» **Exercise goal**: Make the copy match the entries below exactly, with no pictures carried over.

____

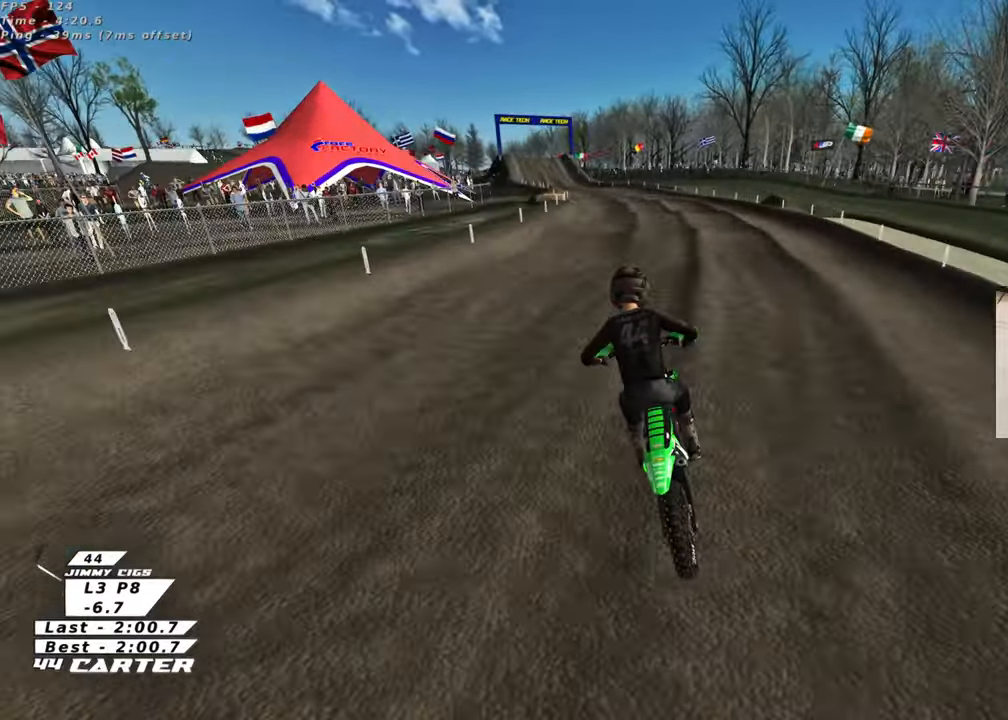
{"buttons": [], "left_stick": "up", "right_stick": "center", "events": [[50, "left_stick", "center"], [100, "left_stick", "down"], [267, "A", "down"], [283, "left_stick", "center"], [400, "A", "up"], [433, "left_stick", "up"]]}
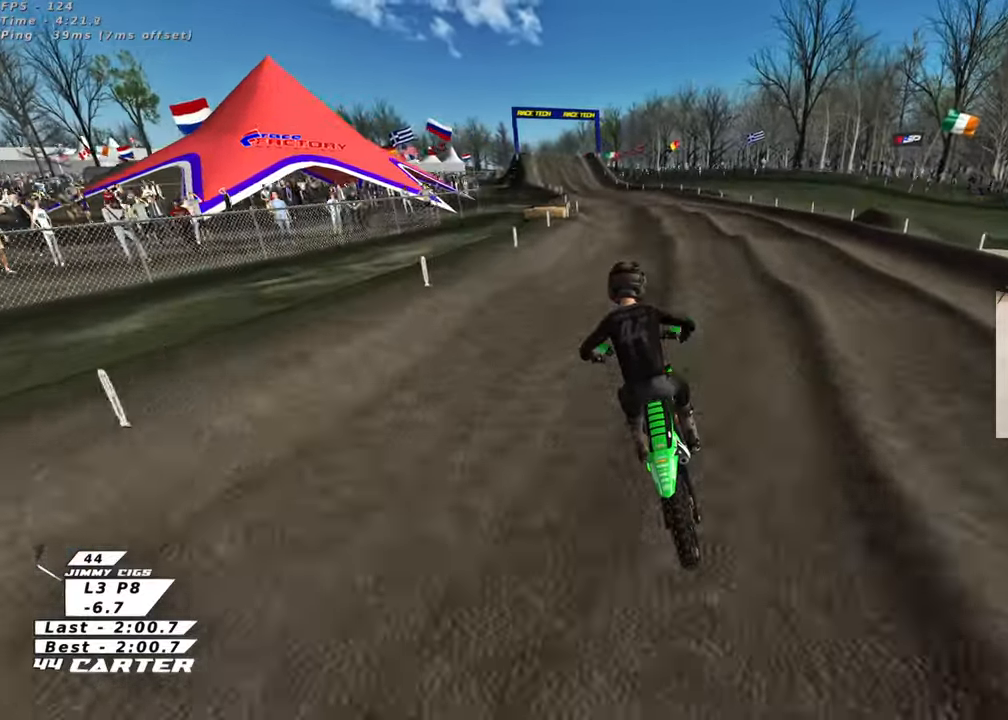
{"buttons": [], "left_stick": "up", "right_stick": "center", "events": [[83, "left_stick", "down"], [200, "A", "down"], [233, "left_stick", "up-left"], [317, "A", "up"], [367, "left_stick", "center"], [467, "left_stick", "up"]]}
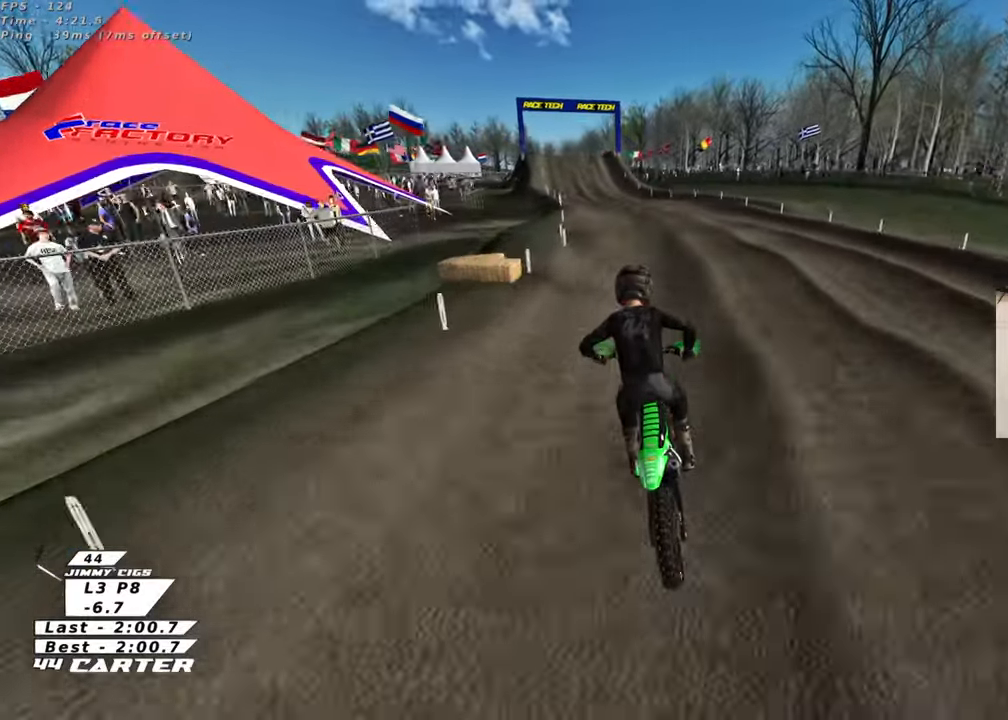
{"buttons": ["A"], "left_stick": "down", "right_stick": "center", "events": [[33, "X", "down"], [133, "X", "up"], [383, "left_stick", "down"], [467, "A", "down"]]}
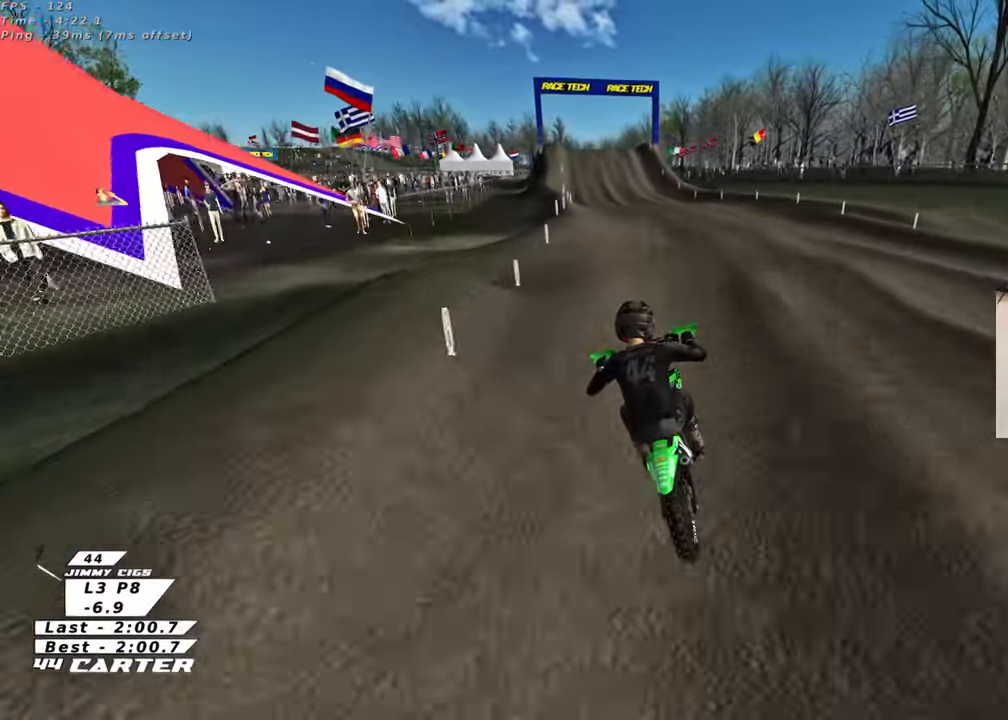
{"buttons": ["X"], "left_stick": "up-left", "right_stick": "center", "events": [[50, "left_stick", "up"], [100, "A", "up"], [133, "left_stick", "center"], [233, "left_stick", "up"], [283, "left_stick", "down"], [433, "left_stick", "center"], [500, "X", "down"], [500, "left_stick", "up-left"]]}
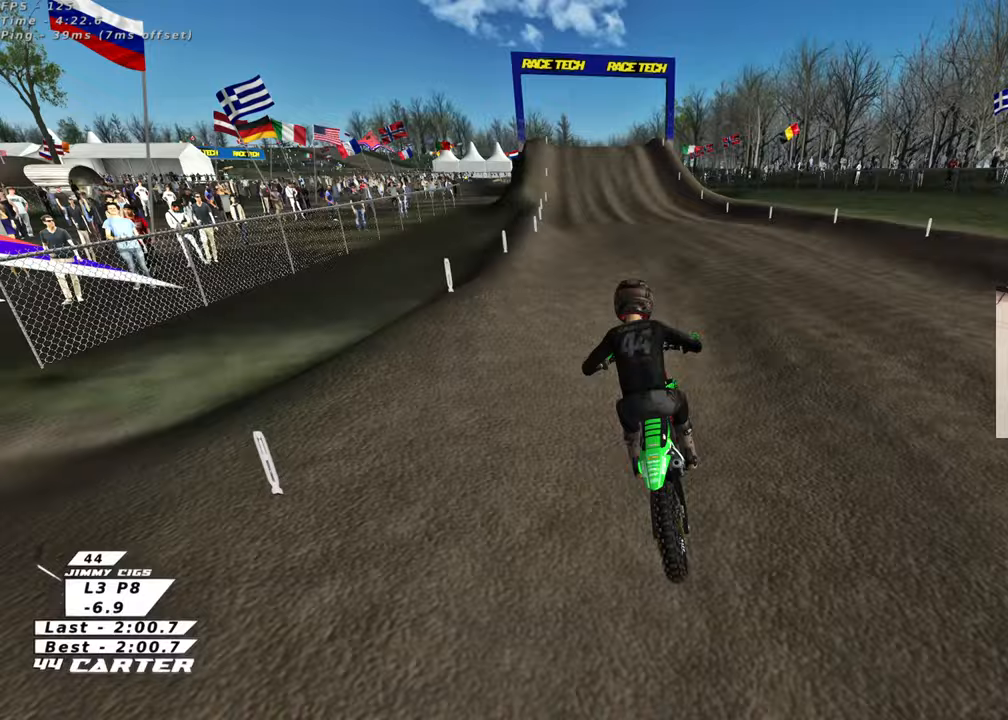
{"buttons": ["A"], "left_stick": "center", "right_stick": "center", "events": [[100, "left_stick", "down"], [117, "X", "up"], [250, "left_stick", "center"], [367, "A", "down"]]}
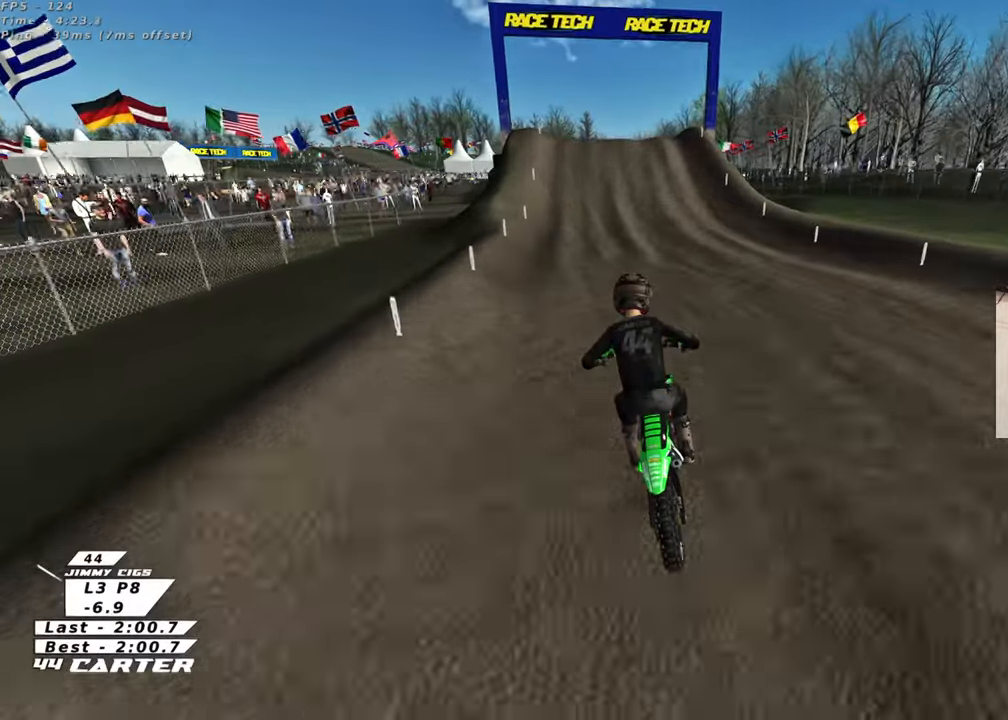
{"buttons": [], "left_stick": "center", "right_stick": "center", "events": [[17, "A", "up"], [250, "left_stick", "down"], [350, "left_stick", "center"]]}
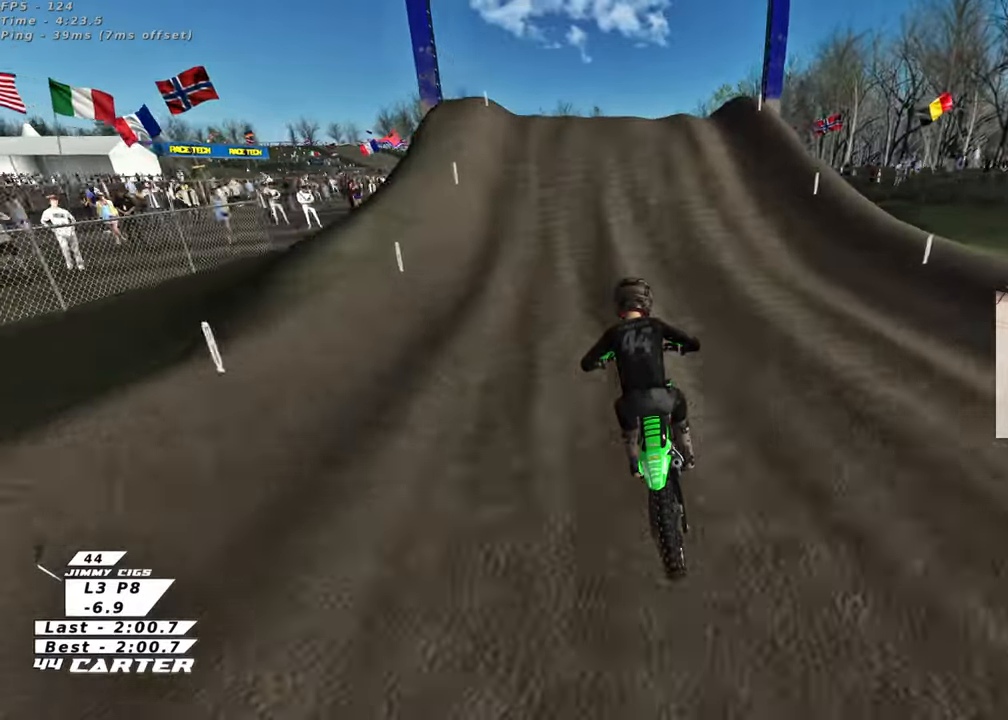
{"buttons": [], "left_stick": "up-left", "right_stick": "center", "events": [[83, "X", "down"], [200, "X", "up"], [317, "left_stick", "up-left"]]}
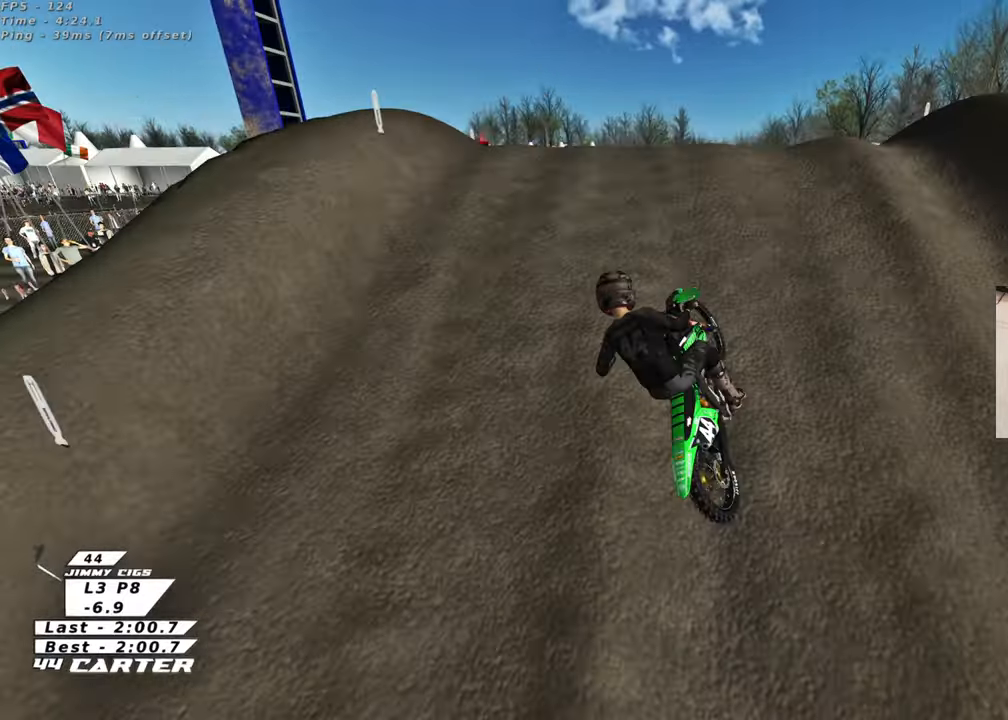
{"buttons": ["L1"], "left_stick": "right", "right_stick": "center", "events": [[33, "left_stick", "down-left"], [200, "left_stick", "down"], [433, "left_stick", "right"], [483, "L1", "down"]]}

____

» **Solution for this problem**:
{"buttons": [], "left_stick": "up", "right_stick": "center", "events": [[50, "left_stick", "center"], [100, "left_stick", "down"], [267, "A", "down"], [283, "left_stick", "center"], [400, "A", "up"], [433, "left_stick", "up"]]}
{"buttons": [], "left_stick": "up", "right_stick": "center", "events": [[83, "left_stick", "down"], [200, "A", "down"], [233, "left_stick", "up-left"], [317, "A", "up"], [367, "left_stick", "center"], [467, "left_stick", "up"]]}
{"buttons": ["A"], "left_stick": "down", "right_stick": "center", "events": [[33, "X", "down"], [133, "X", "up"], [383, "left_stick", "down"], [467, "A", "down"]]}
{"buttons": ["X"], "left_stick": "up-left", "right_stick": "center", "events": [[50, "left_stick", "up"], [100, "A", "up"], [133, "left_stick", "center"], [233, "left_stick", "up"], [283, "left_stick", "down"], [433, "left_stick", "center"], [500, "X", "down"], [500, "left_stick", "up-left"]]}
{"buttons": ["A"], "left_stick": "center", "right_stick": "center", "events": [[100, "left_stick", "down"], [117, "X", "up"], [250, "left_stick", "center"], [367, "A", "down"]]}
{"buttons": [], "left_stick": "center", "right_stick": "center", "events": [[17, "A", "up"], [250, "left_stick", "down"], [350, "left_stick", "center"]]}
{"buttons": [], "left_stick": "up-left", "right_stick": "center", "events": [[83, "X", "down"], [200, "X", "up"], [317, "left_stick", "up-left"]]}
{"buttons": ["L1"], "left_stick": "right", "right_stick": "center", "events": [[33, "left_stick", "down-left"], [200, "left_stick", "down"], [433, "left_stick", "right"], [483, "L1", "down"]]}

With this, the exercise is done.